MySQL Error : Connection Error
Error Number: 1045 Access denied for user: '[email protected]' (Using password: YES)
Browser : Mozilla/4.0 (compatible; MSIE 6.0; Windows NT 5.0; .NET CLR 1.0.3705)
Referer : http://www.mysite.net/poll/
PHP Version : 4.2.4-dev
Server : Apache/1.3.27 (NETWARE) PHP/4.2.4-dev mod_jk/1.2.2-dev
Script Name : /poll/db/index.php


----------



## Rockn

The code referencing line 32 of the page it is failing on would be helpful.


----------



## colorado97

31 function connect() {
32 $this->conn_id = mysql_connect($this->db['host'].":".$this->port,$this->db['user'],$this->db['pass']);
if ($this->conn_id == 0) { 
$this->sql_error("Connection Error");
}
if (!mysql_select_db($this->db['dbName'], $this->conn_id)) {
$this->sql_error("Database Error");
}
return $this->conn_id;
}

Line 32 is shown above. It just connects with the database using the password and username defined in another included file. Whether it's this program or whether I try to log into MySQLadmin directly, it doesn't work. Only the mysql root user is able to log in.


----------



## CharlieMouse

did you grant access to that user. read this and make sure that user has perrmission

mysql> GRANT ALL ON databaseName.* TO 'your_mysql_name'@'your_client_host';

where your_mysql_name is the MySQL username assigned to you and your_client_host is the host from which you connect to the server

here you go. Just in case 

ftp://mirror.mcs.anl.gov/pub/mysql/Downloads/Manual/manual.pdf


----------



## colorado97

Thanks for the reply. The user did have privileges assigned to the needed database. The problem apparently was that I needed to flush privileges and had to specify the host as localhost rather than using %. 

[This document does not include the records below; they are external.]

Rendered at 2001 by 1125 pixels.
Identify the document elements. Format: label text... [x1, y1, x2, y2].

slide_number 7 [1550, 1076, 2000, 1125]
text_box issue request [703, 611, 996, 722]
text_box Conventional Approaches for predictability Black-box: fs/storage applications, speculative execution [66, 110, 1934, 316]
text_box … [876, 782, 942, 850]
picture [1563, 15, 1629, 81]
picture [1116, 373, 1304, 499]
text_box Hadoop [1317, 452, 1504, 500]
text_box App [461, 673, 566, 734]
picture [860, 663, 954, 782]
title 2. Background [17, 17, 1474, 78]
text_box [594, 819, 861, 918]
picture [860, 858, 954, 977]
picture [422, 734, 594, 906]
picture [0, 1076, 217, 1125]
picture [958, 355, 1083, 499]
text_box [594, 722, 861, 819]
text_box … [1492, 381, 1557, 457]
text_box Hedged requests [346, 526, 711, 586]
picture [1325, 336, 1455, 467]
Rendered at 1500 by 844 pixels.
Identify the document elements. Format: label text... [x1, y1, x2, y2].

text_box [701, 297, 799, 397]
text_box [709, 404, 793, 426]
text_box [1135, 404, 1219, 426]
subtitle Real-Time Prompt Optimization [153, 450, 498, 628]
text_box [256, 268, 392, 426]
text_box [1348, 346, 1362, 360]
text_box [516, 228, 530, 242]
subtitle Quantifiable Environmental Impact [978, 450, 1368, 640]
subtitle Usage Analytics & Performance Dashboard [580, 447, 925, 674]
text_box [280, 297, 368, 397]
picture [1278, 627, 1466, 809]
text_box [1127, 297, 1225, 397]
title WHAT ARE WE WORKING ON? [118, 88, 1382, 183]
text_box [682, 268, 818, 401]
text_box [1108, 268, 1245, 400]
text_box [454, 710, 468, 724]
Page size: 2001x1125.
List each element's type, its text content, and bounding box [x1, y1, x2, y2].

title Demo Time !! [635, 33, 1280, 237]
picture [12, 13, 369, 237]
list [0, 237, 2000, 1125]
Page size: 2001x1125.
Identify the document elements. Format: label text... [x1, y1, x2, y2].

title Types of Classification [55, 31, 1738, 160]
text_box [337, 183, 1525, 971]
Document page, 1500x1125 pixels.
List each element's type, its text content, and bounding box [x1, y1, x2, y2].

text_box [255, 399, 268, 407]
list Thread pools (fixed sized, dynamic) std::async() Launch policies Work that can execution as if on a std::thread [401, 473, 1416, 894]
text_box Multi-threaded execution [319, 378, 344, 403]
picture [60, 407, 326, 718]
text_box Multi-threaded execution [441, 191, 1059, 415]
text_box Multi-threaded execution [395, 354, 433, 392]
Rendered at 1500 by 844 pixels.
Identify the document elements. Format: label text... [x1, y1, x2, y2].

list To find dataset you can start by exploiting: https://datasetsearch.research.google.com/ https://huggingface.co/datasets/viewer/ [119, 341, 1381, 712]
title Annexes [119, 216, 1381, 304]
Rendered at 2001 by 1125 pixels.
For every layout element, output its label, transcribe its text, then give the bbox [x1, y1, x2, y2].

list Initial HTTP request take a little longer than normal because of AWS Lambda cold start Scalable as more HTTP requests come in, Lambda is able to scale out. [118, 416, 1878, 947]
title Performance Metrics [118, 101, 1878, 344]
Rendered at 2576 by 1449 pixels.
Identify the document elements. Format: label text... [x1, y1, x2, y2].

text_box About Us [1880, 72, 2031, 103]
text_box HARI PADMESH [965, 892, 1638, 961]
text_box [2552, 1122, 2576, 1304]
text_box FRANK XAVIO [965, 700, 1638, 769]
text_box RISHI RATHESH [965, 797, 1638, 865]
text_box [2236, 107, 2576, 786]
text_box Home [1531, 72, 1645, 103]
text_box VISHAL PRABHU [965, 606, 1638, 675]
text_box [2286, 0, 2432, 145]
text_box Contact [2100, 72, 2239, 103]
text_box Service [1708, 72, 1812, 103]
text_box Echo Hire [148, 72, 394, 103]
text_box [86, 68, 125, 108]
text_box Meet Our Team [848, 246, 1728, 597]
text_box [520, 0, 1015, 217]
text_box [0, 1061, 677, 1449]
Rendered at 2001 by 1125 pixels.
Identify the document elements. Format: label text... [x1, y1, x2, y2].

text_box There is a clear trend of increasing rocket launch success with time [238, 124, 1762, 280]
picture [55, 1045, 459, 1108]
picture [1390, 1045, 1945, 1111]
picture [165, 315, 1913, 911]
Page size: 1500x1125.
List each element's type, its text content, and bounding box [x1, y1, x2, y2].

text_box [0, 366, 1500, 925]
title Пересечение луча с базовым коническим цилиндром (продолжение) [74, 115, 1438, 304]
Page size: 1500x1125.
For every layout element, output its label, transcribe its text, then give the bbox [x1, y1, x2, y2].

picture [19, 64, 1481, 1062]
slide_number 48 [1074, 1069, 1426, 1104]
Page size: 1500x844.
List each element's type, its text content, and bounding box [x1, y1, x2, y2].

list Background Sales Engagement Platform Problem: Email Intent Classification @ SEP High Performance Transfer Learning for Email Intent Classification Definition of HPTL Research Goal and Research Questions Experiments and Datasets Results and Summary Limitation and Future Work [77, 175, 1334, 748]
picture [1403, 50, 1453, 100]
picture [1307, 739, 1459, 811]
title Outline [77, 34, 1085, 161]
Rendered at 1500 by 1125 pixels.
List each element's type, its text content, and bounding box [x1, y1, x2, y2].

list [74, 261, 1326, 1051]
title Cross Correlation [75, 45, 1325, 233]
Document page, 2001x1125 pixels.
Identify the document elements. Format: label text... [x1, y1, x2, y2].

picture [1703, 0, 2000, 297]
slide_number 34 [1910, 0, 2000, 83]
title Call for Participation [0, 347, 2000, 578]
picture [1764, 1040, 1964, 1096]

Without the localhost account, the anonymous-user account for localhost that is created by mysql_install_db took precedence when my user connected from the local host. As a result, the user was treated as an anonymous user. The reason for this was that the anonymous-user account has a more specific Host column value than the 'user'@'%' account and thus came earlier in the user table sort order. (In the manual you link to the user table sorting is discussed in section 5.4.5 Access Control, Stage 1: Connection Verification starting on page 324 (291) of the PDF file.)


----------



## satondnet

We got this error on our computer - 

Warning: mysql_pconnect(): Access denied for user 'root'@'localhost' (using password: YES) in G:\PHP\php2.php on line 4

PHP version - 4.2
MySQL - 5.0.2

The solution to the above problem is as follows - 

1) Check your hostname, username and password from the MySQL monitor, by using the following query - select host,user, password from user;
User is a table in the MySQL database (in case u did'nt know  )

2) Now use the above values while using the mysql_pconnect() function.

3) If the error persists then - go to the MySQL monitor and change the password using the following command - 

mysql> SET PASSWORD FOR
-> [email protected]
-> =OLD_PASSWORD('');
Query OK, 0 rows affected (0.06 sec)

Where root and localhost are the values obtained using the select query as mentioned in point no. 1)

4) Now, use the blank password set above in your mysql_pconnect function, along with the same username and password.:up: 

This worked in our case...but we're still not sure why...
So in case this code is being used at a nuclear power station or something...ALL THE BEST!!


----------